Un héritage de solidarité panafricaine
Depuis les premières heures des indépendances africaines, Brazzaville et Le Caire cultivent une entente qui dépasse le simple échange de protocoles. Aux lendemains de 1960, la capitale congolaise se souvient du soutien que Gamal Abdel Nasser accorda aux jeunes États aspirant à s’affranchir des tutelles coloniales. L’anniversaire de la Révolution du 23 juillet 1952, célébré par l’ambassadrice Imane Yakout, fournit l’occasion de ranimer cette mémoire partagée. « Notre révolution portait la souveraineté, la justice sociale et le développement », rappelait-elle devant le ministre Jean-Claude Gakosso, soulignant la continuité d’une fraternité politique où le Congo-Brazzaville, sous l’impulsion du président Denis Sassou Nguesso, reste un interlocuteur de choix sur les dossiers continentaux.
Les dynamiques économiques en recomposition
Longtemps cantonnée aux secteurs traditionnels, la coopération économique s’empare désormais des grands chantiers structurants. Les autorités égyptiennes mettent en avant la centrale nucléaire d’El-Dabaa, symbole d’une diversification énergétique susceptible d’inspirer Brazzaville dans sa propre stratégie de mix énergétique.
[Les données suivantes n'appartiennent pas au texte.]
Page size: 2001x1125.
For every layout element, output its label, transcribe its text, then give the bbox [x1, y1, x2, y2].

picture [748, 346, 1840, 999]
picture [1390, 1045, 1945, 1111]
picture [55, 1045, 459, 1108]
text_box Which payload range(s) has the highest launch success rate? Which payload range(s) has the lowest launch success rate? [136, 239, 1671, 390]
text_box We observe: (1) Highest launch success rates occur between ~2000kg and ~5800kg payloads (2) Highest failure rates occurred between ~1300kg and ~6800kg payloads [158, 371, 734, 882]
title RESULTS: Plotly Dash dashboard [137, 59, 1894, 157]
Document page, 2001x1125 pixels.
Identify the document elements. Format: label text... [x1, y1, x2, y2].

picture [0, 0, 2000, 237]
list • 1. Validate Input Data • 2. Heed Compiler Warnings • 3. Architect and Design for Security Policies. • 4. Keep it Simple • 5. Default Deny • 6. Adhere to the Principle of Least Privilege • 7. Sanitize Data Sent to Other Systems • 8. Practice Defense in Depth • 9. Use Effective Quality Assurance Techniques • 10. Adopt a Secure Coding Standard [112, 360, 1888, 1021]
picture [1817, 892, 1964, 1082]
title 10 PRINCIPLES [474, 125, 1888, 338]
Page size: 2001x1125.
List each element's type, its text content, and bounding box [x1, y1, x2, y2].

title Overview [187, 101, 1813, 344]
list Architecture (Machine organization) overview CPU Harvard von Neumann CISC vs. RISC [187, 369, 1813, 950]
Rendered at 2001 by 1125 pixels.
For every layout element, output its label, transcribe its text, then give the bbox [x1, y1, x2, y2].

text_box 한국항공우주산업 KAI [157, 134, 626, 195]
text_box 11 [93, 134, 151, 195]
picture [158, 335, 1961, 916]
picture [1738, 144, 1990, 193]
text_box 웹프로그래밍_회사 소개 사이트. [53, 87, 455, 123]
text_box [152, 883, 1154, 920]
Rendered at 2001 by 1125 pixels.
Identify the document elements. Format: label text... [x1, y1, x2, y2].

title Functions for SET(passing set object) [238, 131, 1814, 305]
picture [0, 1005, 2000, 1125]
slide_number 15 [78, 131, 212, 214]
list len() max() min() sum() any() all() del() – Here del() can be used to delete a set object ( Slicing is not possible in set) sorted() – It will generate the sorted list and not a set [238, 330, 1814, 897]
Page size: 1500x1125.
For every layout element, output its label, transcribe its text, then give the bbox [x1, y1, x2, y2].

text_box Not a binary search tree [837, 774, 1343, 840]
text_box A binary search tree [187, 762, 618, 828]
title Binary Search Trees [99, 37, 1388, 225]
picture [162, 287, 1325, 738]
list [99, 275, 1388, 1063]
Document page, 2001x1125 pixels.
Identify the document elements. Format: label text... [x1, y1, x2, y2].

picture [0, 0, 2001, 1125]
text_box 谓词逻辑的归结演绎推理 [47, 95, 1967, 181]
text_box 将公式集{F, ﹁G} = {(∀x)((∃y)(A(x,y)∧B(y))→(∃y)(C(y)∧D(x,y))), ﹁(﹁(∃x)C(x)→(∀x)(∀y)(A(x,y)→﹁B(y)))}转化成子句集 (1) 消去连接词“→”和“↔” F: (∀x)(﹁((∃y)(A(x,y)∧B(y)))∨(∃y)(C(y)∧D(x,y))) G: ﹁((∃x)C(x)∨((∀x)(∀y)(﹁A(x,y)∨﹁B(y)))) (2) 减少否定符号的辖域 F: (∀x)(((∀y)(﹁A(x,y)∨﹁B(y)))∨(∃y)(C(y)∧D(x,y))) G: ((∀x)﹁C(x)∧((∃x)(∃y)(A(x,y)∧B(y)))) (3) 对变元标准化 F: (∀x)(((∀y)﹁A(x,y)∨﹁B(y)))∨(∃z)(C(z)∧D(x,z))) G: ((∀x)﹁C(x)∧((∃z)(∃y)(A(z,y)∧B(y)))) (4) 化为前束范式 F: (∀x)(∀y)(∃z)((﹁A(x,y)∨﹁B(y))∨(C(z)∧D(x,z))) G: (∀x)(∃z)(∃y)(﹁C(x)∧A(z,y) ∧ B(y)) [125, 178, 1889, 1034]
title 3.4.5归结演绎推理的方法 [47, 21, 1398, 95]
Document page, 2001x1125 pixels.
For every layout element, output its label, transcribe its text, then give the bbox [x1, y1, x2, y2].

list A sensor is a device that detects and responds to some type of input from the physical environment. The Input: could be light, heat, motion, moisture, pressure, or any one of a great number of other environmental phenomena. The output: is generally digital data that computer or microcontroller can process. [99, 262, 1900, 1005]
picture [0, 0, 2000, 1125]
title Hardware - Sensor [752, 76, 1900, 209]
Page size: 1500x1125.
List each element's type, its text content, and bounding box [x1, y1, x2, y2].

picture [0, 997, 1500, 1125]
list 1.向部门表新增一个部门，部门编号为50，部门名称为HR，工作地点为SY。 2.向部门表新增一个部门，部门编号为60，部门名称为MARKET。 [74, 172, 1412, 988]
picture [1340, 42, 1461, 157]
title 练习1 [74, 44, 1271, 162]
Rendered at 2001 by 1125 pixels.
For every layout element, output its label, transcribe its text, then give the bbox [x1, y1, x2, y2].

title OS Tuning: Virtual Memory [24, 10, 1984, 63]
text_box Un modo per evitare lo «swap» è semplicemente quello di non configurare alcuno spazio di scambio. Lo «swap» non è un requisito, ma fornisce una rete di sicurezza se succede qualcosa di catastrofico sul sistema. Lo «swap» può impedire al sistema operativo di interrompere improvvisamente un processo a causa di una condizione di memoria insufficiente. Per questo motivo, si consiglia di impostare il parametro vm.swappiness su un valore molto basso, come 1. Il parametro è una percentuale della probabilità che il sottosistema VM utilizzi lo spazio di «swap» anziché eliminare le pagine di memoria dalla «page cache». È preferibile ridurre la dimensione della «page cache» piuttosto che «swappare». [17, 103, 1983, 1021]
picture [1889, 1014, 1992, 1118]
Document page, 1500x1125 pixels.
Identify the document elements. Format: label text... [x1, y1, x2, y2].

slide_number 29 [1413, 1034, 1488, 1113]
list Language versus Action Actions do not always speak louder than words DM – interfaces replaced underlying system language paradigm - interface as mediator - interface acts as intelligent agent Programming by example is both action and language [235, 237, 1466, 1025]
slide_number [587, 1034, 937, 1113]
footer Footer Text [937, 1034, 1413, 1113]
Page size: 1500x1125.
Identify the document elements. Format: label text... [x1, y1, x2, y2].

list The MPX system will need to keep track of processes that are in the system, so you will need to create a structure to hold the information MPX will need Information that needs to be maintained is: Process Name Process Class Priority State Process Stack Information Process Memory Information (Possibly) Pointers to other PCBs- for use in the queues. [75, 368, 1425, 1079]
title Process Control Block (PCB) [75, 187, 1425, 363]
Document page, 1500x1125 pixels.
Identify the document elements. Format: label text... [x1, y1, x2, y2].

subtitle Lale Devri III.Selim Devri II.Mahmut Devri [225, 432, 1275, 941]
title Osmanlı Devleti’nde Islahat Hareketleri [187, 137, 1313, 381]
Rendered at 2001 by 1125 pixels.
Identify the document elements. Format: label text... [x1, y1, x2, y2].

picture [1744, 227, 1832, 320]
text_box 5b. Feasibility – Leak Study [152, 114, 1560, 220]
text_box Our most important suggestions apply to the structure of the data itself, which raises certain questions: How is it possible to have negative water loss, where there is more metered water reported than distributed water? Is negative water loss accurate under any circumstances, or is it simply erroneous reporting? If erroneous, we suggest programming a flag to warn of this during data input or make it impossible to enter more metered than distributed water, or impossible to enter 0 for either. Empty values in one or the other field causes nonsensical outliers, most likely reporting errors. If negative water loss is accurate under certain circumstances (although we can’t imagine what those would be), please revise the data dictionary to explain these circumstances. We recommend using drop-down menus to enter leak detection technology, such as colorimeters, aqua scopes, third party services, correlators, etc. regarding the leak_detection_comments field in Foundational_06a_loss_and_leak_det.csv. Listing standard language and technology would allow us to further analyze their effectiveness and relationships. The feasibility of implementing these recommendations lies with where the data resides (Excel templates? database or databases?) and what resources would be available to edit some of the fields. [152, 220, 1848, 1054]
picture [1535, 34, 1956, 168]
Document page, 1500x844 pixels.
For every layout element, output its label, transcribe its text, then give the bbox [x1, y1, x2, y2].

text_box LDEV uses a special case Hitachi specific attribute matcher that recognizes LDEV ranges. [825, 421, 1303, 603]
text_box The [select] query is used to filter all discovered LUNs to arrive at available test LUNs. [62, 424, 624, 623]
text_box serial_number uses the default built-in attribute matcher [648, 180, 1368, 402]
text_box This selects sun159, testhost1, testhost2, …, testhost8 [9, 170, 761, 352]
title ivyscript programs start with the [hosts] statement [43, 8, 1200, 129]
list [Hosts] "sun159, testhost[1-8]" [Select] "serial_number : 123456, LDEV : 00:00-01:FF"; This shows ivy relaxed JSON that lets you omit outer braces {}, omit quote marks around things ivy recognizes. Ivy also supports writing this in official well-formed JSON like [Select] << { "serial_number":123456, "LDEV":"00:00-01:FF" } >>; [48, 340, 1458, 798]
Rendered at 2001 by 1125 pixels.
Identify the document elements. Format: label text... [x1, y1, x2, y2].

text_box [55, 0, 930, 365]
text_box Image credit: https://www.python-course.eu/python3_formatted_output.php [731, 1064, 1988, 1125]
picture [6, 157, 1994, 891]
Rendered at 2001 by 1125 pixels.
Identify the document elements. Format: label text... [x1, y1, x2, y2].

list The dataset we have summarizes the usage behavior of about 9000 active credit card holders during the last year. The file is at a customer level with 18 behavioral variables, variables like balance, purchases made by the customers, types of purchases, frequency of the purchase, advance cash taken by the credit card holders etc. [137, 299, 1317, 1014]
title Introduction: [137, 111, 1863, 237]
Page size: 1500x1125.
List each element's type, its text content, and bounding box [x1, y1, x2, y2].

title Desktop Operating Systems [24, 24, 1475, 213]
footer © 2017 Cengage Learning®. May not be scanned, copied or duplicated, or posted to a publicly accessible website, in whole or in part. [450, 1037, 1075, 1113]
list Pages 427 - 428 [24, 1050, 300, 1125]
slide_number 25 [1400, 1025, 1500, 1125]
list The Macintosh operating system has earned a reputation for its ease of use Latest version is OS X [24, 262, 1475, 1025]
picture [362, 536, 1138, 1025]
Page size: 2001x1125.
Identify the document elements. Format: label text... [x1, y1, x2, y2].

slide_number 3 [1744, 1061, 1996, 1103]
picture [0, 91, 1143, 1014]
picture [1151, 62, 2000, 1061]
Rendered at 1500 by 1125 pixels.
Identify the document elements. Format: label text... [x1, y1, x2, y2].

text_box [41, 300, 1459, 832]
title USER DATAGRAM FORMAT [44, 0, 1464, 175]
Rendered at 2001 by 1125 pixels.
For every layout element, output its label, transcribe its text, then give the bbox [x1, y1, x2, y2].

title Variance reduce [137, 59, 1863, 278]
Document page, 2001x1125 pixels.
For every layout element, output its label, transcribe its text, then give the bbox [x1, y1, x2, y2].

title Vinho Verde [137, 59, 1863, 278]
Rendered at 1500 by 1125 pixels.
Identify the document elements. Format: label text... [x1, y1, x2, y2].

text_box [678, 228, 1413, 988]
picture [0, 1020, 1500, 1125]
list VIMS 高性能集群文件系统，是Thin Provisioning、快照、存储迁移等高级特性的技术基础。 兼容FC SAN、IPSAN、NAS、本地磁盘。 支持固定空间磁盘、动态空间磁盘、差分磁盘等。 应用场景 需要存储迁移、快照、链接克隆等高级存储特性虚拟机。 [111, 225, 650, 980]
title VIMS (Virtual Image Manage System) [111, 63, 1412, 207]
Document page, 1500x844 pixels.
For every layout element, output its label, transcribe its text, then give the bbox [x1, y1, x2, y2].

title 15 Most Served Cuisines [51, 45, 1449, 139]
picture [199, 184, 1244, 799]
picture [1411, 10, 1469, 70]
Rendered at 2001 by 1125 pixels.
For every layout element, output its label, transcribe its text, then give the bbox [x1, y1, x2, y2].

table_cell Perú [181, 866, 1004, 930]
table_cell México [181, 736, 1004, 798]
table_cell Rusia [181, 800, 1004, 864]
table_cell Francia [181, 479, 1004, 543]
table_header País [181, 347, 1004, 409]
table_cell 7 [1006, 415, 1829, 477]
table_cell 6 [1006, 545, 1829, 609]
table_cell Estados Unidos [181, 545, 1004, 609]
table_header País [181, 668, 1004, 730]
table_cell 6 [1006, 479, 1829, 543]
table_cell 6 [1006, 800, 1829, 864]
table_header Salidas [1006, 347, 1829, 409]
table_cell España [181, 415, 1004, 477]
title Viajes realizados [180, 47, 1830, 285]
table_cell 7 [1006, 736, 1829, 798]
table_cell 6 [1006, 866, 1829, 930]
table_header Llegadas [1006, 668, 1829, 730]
De son côté, le Congo, fort de l’entrée prochaine en production du barrage de Liouesso et de sa politique de zones économiques spéciales, apparaît comme un partenaire attractif pour les entreprises de BTP et d’ingénierie du Nil. Les échanges commerciaux demeurent encore modestes, mais la Banque africaine d’import-export signale une hausse annuelle supérieure à 15 % depuis 2020, indicateur d’un rapprochement que les deux capitales ambitionnent de densifier.
Formation et transfert de compétences, socle discret
Moins visibles que les contrats pétroliers, les programmes de l’Agence égyptienne de partenariat pour le développement irriguent pourtant les ministères congolais. Chaque année, des dizaines de fonctionnaires, médecins et officiers suivent des stages au Caire ou à Alexandrie, avant de rejoindre les administrations de Brazzaville. « La formation reste notre pilier cardinal », insistait l’ambassadrice Yakout, évoquant des modules sur la cybersécurité ou la médecine militaire. Ces échanges constituent un capital humain précieux pour le Congo-Brazzaville, en quête d’expertise afin de concrétiser son Plan national de développement 2022-2026. Ils confirment également la volonté égyptienne de projeter un soft power fondé sur la connaissance plutôt que sur la seule puissance financière.
Défis sécuritaires partagés et coopération assumée
Face aux menaces asymétriques qui traversent le Sahel et la sous-région d’Afrique centrale, Le Caire et Brazzaville privilégient une approche concertée. La participation récurrente des forces congolaises aux exercices conjoints organisés par l’Académie militaire d’Héliopolis témoigne d’une convergence doctrinale en matière de lutte antiterroriste et de sécurisation des frontières fluviales. Les responsables congolais saluent la neutralité bienveillante de l’Égypte dans les médiations régionales, qu’il s’agisse de la crise libyenne ou du contentieux soudanais. Une source diplomatique congolaise estime que « la discrétion égyptienne sur nos dossiers internes contraste avec une disponibilité technique appréciée », équilibre qui renforce la confiance mutuelle sans remise en cause de la souveraineté nationale.
Perspectives stratégiques à l’horizon 2030
Alors que l’Égypte déroule sa Vision 2030, axée sur l’économie verte et la résilience climatique, Brazzaville voit dans cette feuille de route un terrain d’alliances nouvelles. Le Congo entend profiter des expertises égyptiennes en matière de dessalement, de mobilité électrique et de gestion intégrée des ressources en eau, autant de domaines jugés cruciaux pour l’adaptation aux changements climatiques sur le bassin du Congo. En marge des rencontres diplomatiques, plusieurs mémorandums d’entente sur la gestion des mangroves et la valorisation du bois éthique seraient en cours de finalisation. L’alignement de la diplomatie congolaise sur les priorités de la COP 28, où l’Égypte avait défendu la création d’un Fonds pertes et dommages, dessine une coalition d’intérêts climatiques qui prolonge la fraternité historique entre les deux capitales. De l’indépendance politique à la transition écologique, l’axe Caire-Brazzaville illustre ainsi la mue d’une relation bilatérale appelée à conjuguer mémoire et innovation.